To eat a Michelin-starred meal in Singapore, one of the most expensive places in the world, you’ll usually need a reservation and a week’s pay. For Chan Hon Meng’s soya sauce chicken rice, you’ll need $3. Do expect to stand in line for an hour or two, though.

The Malaysian-born chef dropped out of school at 15 to help his parents on their pig, duck, and vegetable farm. He decided he wanted to work in the kitchen in his 20s, and began training in Hong Kong. The techniques and recipes he learned there became the cornerstone of the food-court stall he opened with his wife, Irene, in Singapore in 2009.

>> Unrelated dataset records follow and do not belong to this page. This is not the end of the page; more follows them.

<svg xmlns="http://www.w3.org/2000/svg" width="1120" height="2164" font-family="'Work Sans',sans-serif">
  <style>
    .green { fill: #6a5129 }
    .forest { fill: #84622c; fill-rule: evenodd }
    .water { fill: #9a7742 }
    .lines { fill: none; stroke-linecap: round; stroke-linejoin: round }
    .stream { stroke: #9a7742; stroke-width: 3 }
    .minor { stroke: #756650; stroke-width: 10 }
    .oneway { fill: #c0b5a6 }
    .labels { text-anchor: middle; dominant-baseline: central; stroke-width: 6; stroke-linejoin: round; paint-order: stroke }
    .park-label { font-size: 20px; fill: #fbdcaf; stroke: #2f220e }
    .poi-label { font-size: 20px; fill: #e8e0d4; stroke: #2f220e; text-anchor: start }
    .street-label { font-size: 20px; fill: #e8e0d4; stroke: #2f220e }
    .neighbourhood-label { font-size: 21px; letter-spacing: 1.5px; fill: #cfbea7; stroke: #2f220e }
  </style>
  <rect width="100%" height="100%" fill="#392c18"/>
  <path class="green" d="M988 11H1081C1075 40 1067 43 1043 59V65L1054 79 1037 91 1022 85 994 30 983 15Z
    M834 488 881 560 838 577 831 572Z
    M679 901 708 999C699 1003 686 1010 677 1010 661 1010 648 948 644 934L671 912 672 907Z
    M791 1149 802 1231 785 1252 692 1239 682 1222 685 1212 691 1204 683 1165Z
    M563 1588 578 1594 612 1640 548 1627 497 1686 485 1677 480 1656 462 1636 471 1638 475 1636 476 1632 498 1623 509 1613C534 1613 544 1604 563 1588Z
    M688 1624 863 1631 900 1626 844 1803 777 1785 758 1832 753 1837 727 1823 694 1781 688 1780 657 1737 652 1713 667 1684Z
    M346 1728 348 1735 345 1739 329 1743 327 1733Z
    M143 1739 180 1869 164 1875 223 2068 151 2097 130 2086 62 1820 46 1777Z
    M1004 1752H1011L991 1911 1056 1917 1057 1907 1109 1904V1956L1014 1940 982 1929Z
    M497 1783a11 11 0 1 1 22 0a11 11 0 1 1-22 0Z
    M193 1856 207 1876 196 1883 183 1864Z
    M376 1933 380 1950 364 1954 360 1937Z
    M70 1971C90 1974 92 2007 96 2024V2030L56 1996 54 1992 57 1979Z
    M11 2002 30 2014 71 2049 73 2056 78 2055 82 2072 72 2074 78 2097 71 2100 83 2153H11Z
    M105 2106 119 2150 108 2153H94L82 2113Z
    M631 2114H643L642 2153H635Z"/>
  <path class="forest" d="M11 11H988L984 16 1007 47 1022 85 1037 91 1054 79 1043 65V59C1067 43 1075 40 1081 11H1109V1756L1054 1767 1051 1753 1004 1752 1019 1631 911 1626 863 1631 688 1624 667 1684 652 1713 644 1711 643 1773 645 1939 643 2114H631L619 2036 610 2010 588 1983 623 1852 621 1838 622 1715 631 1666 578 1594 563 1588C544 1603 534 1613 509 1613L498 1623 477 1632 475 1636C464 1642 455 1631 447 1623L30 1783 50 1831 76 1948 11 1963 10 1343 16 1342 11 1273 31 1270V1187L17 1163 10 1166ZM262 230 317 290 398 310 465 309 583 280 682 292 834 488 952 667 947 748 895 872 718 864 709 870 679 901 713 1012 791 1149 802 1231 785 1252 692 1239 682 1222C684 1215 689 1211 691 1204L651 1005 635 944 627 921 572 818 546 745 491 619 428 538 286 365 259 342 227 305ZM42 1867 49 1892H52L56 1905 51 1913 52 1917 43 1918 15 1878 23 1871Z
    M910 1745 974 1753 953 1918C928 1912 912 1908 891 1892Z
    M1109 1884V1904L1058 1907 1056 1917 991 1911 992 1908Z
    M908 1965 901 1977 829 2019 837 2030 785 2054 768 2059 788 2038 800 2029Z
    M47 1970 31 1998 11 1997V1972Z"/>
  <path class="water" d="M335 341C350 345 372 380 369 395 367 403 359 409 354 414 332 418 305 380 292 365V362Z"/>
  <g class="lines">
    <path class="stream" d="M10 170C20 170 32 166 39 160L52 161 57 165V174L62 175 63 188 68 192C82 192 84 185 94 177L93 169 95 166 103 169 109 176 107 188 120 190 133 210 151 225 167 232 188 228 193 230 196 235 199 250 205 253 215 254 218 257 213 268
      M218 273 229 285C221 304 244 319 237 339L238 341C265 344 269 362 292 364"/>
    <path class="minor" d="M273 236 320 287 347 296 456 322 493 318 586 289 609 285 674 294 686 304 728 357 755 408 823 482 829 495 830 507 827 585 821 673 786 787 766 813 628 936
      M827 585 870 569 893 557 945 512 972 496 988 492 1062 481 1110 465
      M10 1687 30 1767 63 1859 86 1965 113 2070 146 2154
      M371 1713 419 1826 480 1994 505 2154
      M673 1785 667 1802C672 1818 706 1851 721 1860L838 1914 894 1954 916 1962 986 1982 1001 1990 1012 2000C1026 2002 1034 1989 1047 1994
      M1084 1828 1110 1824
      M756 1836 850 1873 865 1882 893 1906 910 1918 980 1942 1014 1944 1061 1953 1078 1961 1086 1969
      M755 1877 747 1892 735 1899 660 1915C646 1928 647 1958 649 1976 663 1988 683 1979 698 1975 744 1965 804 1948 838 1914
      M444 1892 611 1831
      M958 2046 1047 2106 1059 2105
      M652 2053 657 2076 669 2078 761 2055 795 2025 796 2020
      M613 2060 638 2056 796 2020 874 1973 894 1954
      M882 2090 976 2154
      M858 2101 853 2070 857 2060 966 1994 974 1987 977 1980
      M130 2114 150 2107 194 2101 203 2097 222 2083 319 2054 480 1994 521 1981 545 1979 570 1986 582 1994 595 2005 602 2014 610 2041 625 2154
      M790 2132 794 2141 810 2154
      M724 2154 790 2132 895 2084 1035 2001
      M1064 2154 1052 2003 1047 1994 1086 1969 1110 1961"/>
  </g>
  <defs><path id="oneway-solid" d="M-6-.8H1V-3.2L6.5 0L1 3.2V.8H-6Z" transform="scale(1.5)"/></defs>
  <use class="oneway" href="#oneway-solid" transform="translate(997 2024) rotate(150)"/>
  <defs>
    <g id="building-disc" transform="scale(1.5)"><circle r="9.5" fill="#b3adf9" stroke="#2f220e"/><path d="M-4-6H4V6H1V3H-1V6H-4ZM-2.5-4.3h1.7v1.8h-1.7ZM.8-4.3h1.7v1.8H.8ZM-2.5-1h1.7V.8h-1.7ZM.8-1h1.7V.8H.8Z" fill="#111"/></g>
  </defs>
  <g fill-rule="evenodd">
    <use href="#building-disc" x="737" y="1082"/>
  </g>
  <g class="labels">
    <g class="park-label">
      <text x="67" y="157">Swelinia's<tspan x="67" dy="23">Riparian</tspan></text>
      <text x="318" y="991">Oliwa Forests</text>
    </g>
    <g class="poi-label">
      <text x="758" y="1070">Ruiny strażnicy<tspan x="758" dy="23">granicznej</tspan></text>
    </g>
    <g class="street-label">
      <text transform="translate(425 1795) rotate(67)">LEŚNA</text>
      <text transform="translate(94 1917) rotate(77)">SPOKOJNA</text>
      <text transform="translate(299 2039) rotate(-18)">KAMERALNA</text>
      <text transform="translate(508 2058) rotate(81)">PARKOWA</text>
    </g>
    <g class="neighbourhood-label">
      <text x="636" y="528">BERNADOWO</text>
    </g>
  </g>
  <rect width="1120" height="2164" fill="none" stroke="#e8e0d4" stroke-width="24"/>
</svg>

Every day, he makes his secret Cantonese-style, soya sauce–based marinade from scratch (without divulging all of its ingredients, he concedes to adding Chinese angelica roots, cloves, coriander, and star anise). He marinates 180 chickens overnight before braising and hanging them in his stall-front before service opens. The accompanying rice is fried in chicken fat and boiled in chicken stock. While he sells char siew noodles, pork rib, and hor fun noodles, the chicken is his stall’s major draw.

When Michelin representatives phoned Meng in 2016, inviting him to the Michelin Guide Singapore Gala Dinner, he thought they were kidding. The representative insisted that the awards were selected based on food rather than venue. With that, Meng’s stall became the home of the world’s most affordable Michelin-starred meal.

In the year after earning his star, he opened a full restaurant in the mall next to the food court, as well as several others, as far away as Thailand and Taiwan, with plans slated for Melbourne, as well. While he has aspirations to sell his chicken around the world, he refuses to compromise on its accessibility and flavor, hoping each plate of chicken tastes exactly as it does in the original humble food court stall that won him culinary acclaim.